# EXERCISE AIM
Repeat the listing that follows character for character, omitting images.

────────────────────────────────────────

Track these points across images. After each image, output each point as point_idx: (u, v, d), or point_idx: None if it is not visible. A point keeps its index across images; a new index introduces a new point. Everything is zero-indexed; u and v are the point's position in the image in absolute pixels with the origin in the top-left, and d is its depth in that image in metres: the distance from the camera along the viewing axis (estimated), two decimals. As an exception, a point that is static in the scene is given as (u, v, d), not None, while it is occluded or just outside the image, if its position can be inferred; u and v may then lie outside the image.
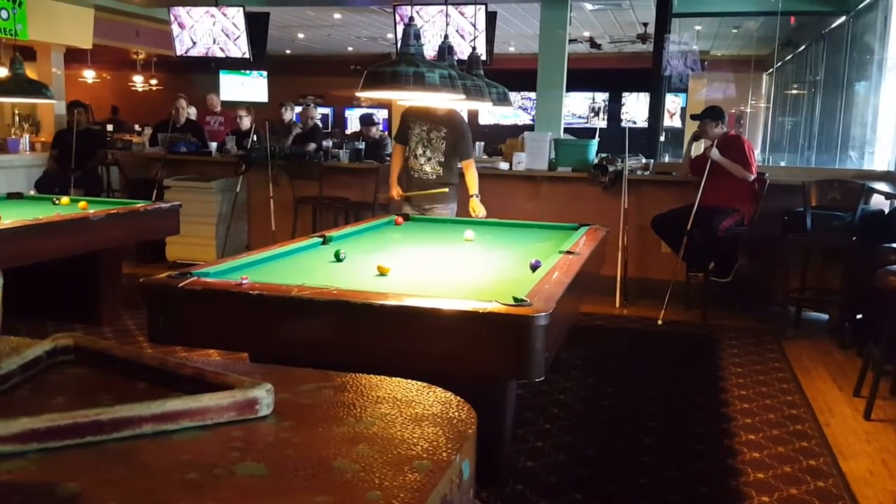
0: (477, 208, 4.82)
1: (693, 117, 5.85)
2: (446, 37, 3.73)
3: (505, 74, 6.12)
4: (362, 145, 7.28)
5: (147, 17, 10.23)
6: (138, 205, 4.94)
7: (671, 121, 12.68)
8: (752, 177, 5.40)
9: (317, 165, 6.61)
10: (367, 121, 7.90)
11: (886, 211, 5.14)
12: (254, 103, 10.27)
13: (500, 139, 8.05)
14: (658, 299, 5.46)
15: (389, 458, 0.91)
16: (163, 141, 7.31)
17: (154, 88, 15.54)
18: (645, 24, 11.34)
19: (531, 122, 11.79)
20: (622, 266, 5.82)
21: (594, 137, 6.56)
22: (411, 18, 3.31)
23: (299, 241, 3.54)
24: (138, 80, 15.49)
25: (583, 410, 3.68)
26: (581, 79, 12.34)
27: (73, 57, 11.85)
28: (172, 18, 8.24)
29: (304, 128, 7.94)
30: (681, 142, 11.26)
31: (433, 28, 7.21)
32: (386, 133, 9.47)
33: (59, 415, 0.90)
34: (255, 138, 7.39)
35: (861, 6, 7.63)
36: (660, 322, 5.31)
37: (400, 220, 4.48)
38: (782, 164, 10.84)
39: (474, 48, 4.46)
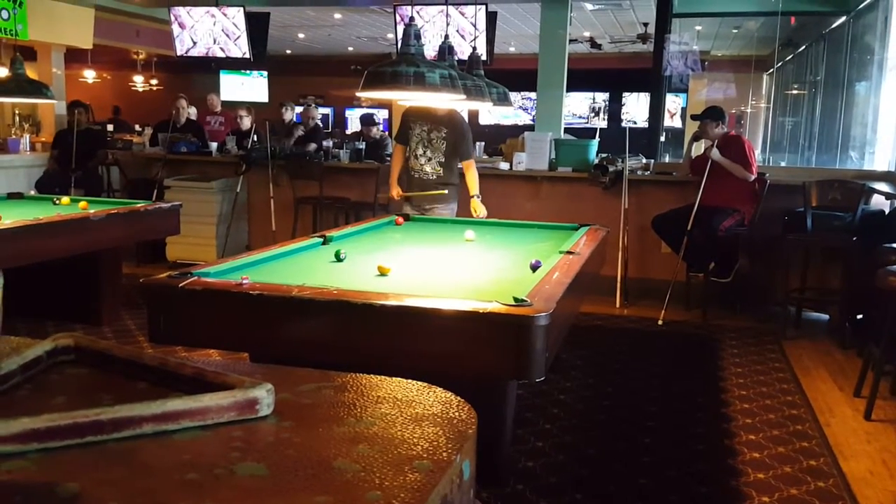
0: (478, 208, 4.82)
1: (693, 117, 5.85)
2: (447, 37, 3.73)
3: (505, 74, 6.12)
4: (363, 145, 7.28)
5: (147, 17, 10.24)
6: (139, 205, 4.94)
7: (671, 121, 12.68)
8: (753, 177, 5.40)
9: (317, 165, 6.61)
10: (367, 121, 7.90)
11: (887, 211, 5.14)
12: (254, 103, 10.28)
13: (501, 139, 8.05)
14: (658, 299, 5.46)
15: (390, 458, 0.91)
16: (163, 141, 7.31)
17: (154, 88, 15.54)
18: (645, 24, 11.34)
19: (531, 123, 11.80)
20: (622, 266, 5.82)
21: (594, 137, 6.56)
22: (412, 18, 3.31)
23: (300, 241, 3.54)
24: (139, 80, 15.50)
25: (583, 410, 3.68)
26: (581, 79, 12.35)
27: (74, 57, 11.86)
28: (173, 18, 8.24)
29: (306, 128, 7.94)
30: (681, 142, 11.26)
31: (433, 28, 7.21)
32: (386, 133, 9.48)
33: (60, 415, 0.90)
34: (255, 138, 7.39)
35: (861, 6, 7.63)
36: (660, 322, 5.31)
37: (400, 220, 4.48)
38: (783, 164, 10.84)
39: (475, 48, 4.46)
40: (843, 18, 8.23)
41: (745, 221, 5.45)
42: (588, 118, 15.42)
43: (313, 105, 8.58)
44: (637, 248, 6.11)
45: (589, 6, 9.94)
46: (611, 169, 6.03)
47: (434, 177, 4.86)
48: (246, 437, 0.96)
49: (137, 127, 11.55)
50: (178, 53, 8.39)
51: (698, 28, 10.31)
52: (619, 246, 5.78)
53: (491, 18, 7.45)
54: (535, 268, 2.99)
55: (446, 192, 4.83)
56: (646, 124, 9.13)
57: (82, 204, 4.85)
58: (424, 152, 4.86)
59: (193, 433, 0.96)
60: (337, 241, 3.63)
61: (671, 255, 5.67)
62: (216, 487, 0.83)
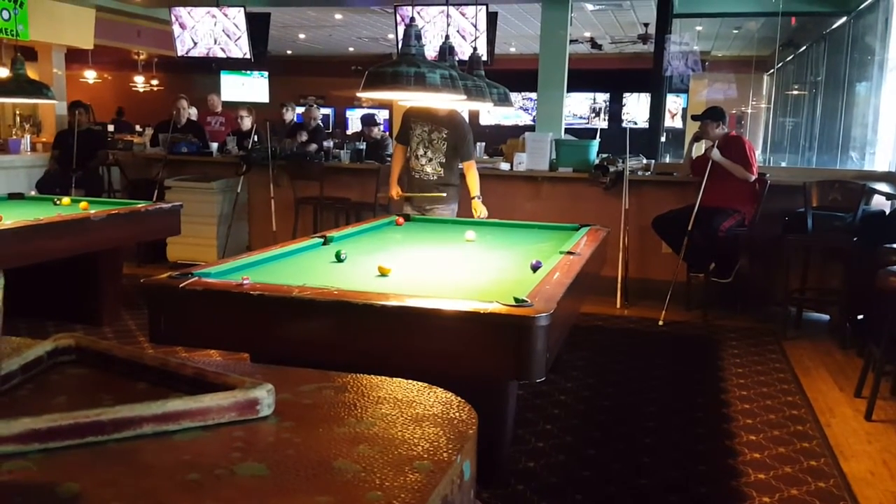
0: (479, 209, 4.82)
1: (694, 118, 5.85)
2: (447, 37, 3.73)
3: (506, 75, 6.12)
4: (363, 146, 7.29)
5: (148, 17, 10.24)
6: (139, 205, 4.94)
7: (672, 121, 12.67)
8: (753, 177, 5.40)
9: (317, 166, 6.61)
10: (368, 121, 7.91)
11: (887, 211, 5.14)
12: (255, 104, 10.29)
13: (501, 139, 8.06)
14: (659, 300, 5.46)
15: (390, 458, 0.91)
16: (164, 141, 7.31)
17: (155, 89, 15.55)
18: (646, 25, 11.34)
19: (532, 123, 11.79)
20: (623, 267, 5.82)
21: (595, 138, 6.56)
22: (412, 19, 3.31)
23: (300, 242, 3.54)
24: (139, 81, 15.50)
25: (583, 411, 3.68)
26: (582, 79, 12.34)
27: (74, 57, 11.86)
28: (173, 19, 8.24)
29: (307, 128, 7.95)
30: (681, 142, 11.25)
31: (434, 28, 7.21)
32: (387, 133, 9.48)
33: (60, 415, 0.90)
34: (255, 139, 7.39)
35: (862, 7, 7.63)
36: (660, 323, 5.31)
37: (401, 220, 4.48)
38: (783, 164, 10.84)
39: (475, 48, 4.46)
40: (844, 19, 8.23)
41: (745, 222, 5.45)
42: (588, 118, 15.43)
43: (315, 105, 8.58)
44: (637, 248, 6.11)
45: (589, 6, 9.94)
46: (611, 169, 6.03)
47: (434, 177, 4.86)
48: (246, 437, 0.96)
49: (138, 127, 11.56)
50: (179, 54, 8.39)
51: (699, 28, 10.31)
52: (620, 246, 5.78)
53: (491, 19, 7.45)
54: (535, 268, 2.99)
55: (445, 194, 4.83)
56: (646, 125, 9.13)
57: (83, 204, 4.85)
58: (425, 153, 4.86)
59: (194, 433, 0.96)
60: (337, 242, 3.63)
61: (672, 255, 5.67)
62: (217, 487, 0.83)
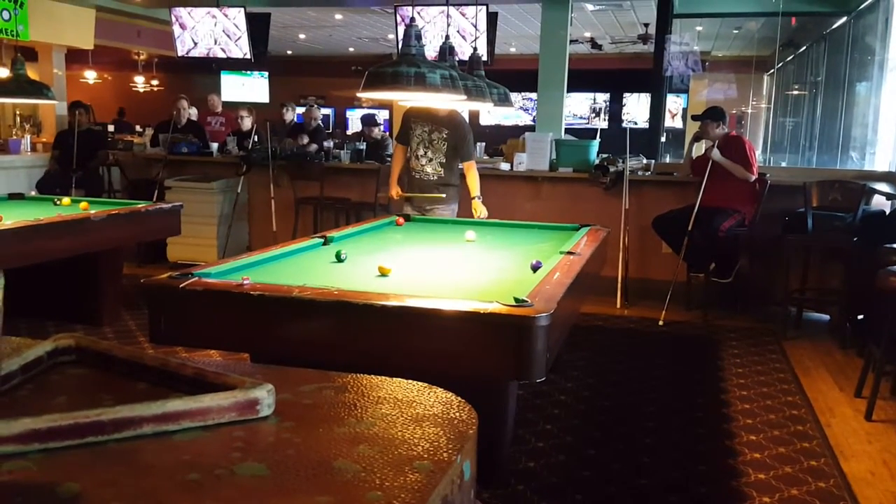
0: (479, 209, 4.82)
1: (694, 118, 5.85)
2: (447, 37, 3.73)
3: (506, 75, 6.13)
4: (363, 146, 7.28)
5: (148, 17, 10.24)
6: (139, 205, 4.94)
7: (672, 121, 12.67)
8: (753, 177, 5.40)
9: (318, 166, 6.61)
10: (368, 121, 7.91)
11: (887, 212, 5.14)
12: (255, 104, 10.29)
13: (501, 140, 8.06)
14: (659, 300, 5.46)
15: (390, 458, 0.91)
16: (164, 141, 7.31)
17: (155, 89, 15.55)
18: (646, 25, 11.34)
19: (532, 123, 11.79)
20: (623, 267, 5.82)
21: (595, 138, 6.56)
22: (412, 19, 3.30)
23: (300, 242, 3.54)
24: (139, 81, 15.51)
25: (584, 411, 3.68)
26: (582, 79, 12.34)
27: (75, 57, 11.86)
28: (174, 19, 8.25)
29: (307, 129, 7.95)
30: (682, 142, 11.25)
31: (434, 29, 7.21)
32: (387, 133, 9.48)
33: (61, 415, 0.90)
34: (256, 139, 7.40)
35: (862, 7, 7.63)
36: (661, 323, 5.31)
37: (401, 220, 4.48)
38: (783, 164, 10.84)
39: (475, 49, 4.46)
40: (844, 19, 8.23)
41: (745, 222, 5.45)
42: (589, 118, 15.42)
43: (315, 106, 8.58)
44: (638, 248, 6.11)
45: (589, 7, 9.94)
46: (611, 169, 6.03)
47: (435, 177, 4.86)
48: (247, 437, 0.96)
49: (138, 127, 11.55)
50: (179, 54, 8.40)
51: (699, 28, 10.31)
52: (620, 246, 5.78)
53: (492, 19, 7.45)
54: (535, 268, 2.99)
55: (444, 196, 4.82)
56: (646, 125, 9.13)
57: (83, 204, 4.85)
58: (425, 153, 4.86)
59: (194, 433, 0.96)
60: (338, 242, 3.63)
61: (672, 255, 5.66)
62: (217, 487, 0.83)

────────────────────────────────────────

# SOLUTION FOR THIS EXERCISE
Track these points across images. After each image, output each point as point_idx: (u, v, d), or point_idx: None if it is not visible. A point keeps its index across images; a new index introduces a new point. Everything is zero-indexed; u and v are the point's position in the image in absolute pixels with the origin in the top-left, and d is its depth in that image in metres: the distance from the camera along the viewing axis (estimated), two decimals. As an exception, a point that is static in the scene is given as (u, v, d), not None, while it is occluded or just outside the image, if its position can be inferred; u and v may then lie outside the image.
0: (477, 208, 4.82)
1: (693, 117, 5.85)
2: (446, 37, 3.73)
3: (505, 74, 6.12)
4: (362, 145, 7.28)
5: (147, 17, 10.23)
6: (138, 205, 4.94)
7: (671, 121, 12.68)
8: (752, 177, 5.40)
9: (317, 165, 6.61)
10: (367, 121, 7.90)
11: (886, 211, 5.14)
12: (254, 103, 10.27)
13: (500, 139, 8.05)
14: (658, 299, 5.46)
15: (389, 458, 0.91)
16: (163, 141, 7.31)
17: (154, 88, 15.54)
18: (645, 24, 11.34)
19: (531, 122, 11.79)
20: (622, 266, 5.82)
21: (594, 137, 6.56)
22: (411, 18, 3.31)
23: (299, 241, 3.54)
24: (138, 80, 15.49)
25: (583, 410, 3.68)
26: (581, 79, 12.34)
27: (73, 57, 11.85)
28: (172, 18, 8.24)
29: (304, 128, 7.94)
30: (681, 142, 11.26)
31: (433, 28, 7.21)
32: (386, 133, 9.47)
33: (59, 415, 0.90)
34: (255, 138, 7.39)
35: (861, 6, 7.63)
36: (660, 322, 5.31)
37: (400, 220, 4.48)
38: (782, 164, 10.84)
39: (474, 48, 4.46)
0: (478, 208, 4.82)
1: (693, 117, 5.85)
2: (447, 37, 3.73)
3: (505, 74, 6.12)
4: (363, 145, 7.28)
5: (147, 17, 10.24)
6: (139, 205, 4.94)
7: (671, 121, 12.68)
8: (753, 177, 5.40)
9: (317, 165, 6.61)
10: (367, 121, 7.90)
11: (887, 211, 5.14)
12: (254, 103, 10.28)
13: (501, 139, 8.05)
14: (658, 299, 5.46)
15: (390, 458, 0.91)
16: (163, 141, 7.31)
17: (154, 88, 15.54)
18: (645, 24, 11.34)
19: (531, 123, 11.80)
20: (622, 266, 5.82)
21: (594, 137, 6.56)
22: (412, 18, 3.31)
23: (300, 241, 3.54)
24: (139, 80, 15.50)
25: (583, 410, 3.68)
26: (581, 79, 12.35)
27: (74, 57, 11.86)
28: (173, 18, 8.24)
29: (306, 128, 7.94)
30: (681, 142, 11.26)
31: (433, 28, 7.21)
32: (386, 133, 9.48)
33: (60, 415, 0.90)
34: (255, 138, 7.39)
35: (861, 6, 7.63)
36: (660, 322, 5.31)
37: (400, 220, 4.48)
38: (783, 164, 10.84)
39: (475, 48, 4.46)
40: (843, 18, 8.23)
41: (745, 221, 5.45)
42: (588, 118, 15.42)
43: (313, 105, 8.58)
44: (637, 248, 6.11)
45: (589, 6, 9.94)
46: (611, 169, 6.03)
47: (434, 177, 4.86)
48: (246, 437, 0.96)
49: (137, 127, 11.55)
50: (178, 53, 8.39)
51: (698, 28, 10.31)
52: (619, 246, 5.78)
53: (491, 18, 7.45)
54: (535, 268, 2.99)
55: (446, 192, 4.83)
56: (646, 124, 9.13)
57: (82, 204, 4.85)
58: (424, 152, 4.86)
59: (193, 433, 0.96)
60: (337, 241, 3.63)
61: (671, 255, 5.67)
62: (216, 487, 0.83)
0: (479, 209, 4.82)
1: (694, 118, 5.85)
2: (447, 37, 3.73)
3: (506, 75, 6.12)
4: (363, 146, 7.29)
5: (148, 17, 10.24)
6: (139, 205, 4.94)
7: (672, 121, 12.67)
8: (753, 177, 5.40)
9: (317, 166, 6.61)
10: (368, 121, 7.91)
11: (887, 211, 5.14)
12: (255, 104, 10.29)
13: (501, 139, 8.06)
14: (659, 300, 5.46)
15: (390, 458, 0.91)
16: (164, 141, 7.31)
17: (155, 89, 15.55)
18: (646, 25, 11.34)
19: (532, 123, 11.79)
20: (623, 267, 5.82)
21: (595, 138, 6.56)
22: (412, 19, 3.31)
23: (300, 242, 3.54)
24: (139, 81, 15.50)
25: (583, 411, 3.68)
26: (582, 79, 12.34)
27: (74, 57, 11.86)
28: (173, 19, 8.24)
29: (307, 128, 7.95)
30: (681, 142, 11.25)
31: (434, 28, 7.21)
32: (387, 133, 9.48)
33: (60, 415, 0.90)
34: (255, 139, 7.39)
35: (862, 7, 7.63)
36: (660, 323, 5.31)
37: (401, 220, 4.48)
38: (783, 164, 10.84)
39: (475, 48, 4.46)
40: (844, 19, 8.23)
41: (745, 222, 5.45)
42: (588, 118, 15.43)
43: (315, 105, 8.58)
44: (637, 248, 6.11)
45: (589, 6, 9.94)
46: (611, 169, 6.03)
47: (434, 177, 4.86)
48: (246, 437, 0.96)
49: (138, 127, 11.56)
50: (179, 54, 8.39)
51: (699, 28, 10.31)
52: (620, 246, 5.78)
53: (491, 19, 7.45)
54: (535, 268, 2.99)
55: (445, 194, 4.83)
56: (646, 125, 9.13)
57: (83, 204, 4.85)
58: (425, 153, 4.86)
59: (194, 433, 0.96)
60: (337, 242, 3.63)
61: (672, 255, 5.67)
62: (217, 487, 0.83)
0: (479, 209, 4.82)
1: (694, 118, 5.85)
2: (447, 37, 3.73)
3: (506, 75, 6.13)
4: (363, 146, 7.28)
5: (148, 17, 10.24)
6: (139, 205, 4.94)
7: (672, 121, 12.67)
8: (753, 177, 5.40)
9: (318, 166, 6.61)
10: (368, 121, 7.91)
11: (887, 212, 5.14)
12: (255, 104, 10.29)
13: (501, 140, 8.06)
14: (659, 300, 5.46)
15: (390, 458, 0.91)
16: (164, 141, 7.31)
17: (155, 89, 15.55)
18: (646, 25, 11.34)
19: (532, 123, 11.79)
20: (623, 267, 5.82)
21: (595, 138, 6.56)
22: (412, 19, 3.30)
23: (300, 242, 3.54)
24: (139, 81, 15.51)
25: (584, 411, 3.68)
26: (582, 79, 12.34)
27: (75, 57, 11.86)
28: (174, 19, 8.25)
29: (307, 129, 7.95)
30: (682, 142, 11.25)
31: (434, 29, 7.21)
32: (387, 133, 9.48)
33: (61, 415, 0.90)
34: (256, 139, 7.40)
35: (862, 7, 7.63)
36: (661, 323, 5.31)
37: (401, 220, 4.48)
38: (783, 164, 10.84)
39: (475, 49, 4.46)
40: (844, 19, 8.23)
41: (745, 222, 5.45)
42: (589, 118, 15.42)
43: (315, 106, 8.58)
44: (638, 248, 6.11)
45: (589, 7, 9.94)
46: (611, 169, 6.03)
47: (435, 177, 4.86)
48: (247, 437, 0.96)
49: (138, 127, 11.55)
50: (179, 54, 8.40)
51: (699, 28, 10.31)
52: (620, 246, 5.78)
53: (492, 19, 7.45)
54: (535, 268, 2.99)
55: (444, 196, 4.82)
56: (646, 125, 9.13)
57: (83, 204, 4.85)
58: (425, 153, 4.86)
59: (194, 433, 0.96)
60: (338, 242, 3.63)
61: (672, 255, 5.66)
62: (217, 487, 0.83)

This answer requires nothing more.